Start of Information provided

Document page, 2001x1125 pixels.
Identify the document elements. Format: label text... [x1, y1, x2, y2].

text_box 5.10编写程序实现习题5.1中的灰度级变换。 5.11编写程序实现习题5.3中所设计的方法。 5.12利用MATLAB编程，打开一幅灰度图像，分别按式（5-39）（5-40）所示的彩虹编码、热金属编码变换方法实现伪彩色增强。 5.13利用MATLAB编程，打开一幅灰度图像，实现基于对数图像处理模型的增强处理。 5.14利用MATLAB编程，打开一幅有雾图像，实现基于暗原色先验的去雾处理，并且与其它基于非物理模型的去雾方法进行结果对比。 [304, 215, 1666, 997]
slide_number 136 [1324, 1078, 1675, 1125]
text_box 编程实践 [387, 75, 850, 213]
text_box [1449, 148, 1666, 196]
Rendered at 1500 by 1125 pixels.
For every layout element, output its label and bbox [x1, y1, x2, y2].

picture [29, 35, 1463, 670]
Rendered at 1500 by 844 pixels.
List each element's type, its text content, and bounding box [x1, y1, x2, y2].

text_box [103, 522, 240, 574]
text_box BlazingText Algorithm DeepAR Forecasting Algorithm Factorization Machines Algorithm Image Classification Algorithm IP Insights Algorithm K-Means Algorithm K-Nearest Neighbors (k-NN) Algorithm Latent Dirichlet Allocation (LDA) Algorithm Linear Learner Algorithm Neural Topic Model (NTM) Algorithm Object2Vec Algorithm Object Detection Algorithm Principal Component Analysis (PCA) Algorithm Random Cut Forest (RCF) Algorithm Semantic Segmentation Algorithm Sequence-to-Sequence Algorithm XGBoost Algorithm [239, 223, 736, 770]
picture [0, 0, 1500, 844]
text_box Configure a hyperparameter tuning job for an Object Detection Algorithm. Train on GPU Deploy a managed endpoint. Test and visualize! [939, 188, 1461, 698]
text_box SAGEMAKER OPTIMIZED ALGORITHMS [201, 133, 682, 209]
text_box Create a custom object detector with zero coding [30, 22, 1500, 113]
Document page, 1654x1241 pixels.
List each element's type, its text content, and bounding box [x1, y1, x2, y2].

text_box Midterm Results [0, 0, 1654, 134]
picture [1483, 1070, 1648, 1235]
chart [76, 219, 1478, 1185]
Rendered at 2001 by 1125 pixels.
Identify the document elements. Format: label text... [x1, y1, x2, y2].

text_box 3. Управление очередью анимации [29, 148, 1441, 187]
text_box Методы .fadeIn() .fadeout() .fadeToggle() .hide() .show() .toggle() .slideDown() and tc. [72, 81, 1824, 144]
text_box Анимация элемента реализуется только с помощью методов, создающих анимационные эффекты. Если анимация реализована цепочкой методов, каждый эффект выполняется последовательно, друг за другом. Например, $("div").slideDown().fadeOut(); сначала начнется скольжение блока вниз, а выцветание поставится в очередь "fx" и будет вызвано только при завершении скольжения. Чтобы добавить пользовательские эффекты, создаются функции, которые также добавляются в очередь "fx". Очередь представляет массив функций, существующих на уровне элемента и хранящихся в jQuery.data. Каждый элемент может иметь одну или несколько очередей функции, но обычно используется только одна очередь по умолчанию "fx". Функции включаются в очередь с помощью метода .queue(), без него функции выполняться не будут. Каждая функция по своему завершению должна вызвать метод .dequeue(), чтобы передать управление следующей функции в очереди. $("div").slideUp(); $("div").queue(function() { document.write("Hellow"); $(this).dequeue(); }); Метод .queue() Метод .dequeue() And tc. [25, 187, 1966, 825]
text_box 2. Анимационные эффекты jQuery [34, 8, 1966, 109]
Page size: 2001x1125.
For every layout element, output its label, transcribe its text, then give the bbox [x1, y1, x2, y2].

End of Information provided

> Work to be completed
Please transcribe the data shown above in full, exactly as it stands.

> Solution for this problem
Document page, 2001x1125 pixels.
Identify the document elements. Format: label text... [x1, y1, x2, y2].

text_box 5.10编写程序实现习题5.1中的灰度级变换。 5.11编写程序实现习题5.3中所设计的方法。 5.12利用MATLAB编程，打开一幅灰度图像，分别按式（5-39）（5-40）所示的彩虹编码、热金属编码变换方法实现伪彩色增强。 5.13利用MATLAB编程，打开一幅灰度图像，实现基于对数图像处理模型的增强处理。 5.14利用MATLAB编程，打开一幅有雾图像，实现基于暗原色先验的去雾处理，并且与其它基于非物理模型的去雾方法进行结果对比。 [304, 215, 1666, 997]
slide_number 136 [1324, 1078, 1675, 1125]
text_box 编程实践 [387, 75, 850, 213]
text_box [1449, 148, 1666, 196]
Rendered at 1500 by 1125 pixels.
For every layout element, output its label and bbox [x1, y1, x2, y2].

picture [29, 35, 1463, 670]
Rendered at 1500 by 844 pixels.
List each element's type, its text content, and bounding box [x1, y1, x2, y2].

text_box [103, 522, 240, 574]
text_box BlazingText Algorithm DeepAR Forecasting Algorithm Factorization Machines Algorithm Image Classification Algorithm IP Insights Algorithm K-Means Algorithm K-Nearest Neighbors (k-NN) Algorithm Latent Dirichlet Allocation (LDA) Algorithm Linear Learner Algorithm Neural Topic Model (NTM) Algorithm Object2Vec Algorithm Object Detection Algorithm Principal Component Analysis (PCA) Algorithm Random Cut Forest (RCF) Algorithm Semantic Segmentation Algorithm Sequence-to-Sequence Algorithm XGBoost Algorithm [239, 223, 736, 770]
picture [0, 0, 1500, 844]
text_box Configure a hyperparameter tuning job for an Object Detection Algorithm. Train on GPU Deploy a managed endpoint. Test and visualize! [939, 188, 1461, 698]
text_box SAGEMAKER OPTIMIZED ALGORITHMS [201, 133, 682, 209]
text_box Create a custom object detector with zero coding [30, 22, 1500, 113]
Document page, 1654x1241 pixels.
List each element's type, its text content, and bounding box [x1, y1, x2, y2].

text_box Midterm Results [0, 0, 1654, 134]
picture [1483, 1070, 1648, 1235]
chart [76, 219, 1478, 1185]
Rendered at 2001 by 1125 pixels.
Identify the document elements. Format: label text... [x1, y1, x2, y2].

text_box 3. Управление очередью анимации [29, 148, 1441, 187]
text_box Методы .fadeIn() .fadeout() .fadeToggle() .hide() .show() .toggle() .slideDown() and tc. [72, 81, 1824, 144]
text_box Анимация элемента реализуется только с помощью методов, создающих анимационные эффекты. Если анимация реализована цепочкой методов, каждый эффект выполняется последовательно, друг за другом. Например, $("div").slideDown().fadeOut(); сначала начнется скольжение блока вниз, а выцветание поставится в очередь "fx" и будет вызвано только при завершении скольжения. Чтобы добавить пользовательские эффекты, создаются функции, которые также добавляются в очередь "fx". Очередь представляет массив функций, существующих на уровне элемента и хранящихся в jQuery.data. Каждый элемент может иметь одну или несколько очередей функции, но обычно используется только одна очередь по умолчанию "fx". Функции включаются в очередь с помощью метода .queue(), без него функции выполняться не будут. Каждая функция по своему завершению должна вызвать метод .dequeue(), чтобы передать управление следующей функции в очереди. $("div").slideUp(); $("div").queue(function() { document.write("Hellow"); $(this).dequeue(); }); Метод .queue() Метод .dequeue() And tc. [25, 187, 1966, 825]
text_box 2. Анимационные эффекты jQuery [34, 8, 1966, 109]
Page size: 2001x1125.
For every layout element, output its label, transcribe its text, then give the bbox [x1, y1, x2, y2].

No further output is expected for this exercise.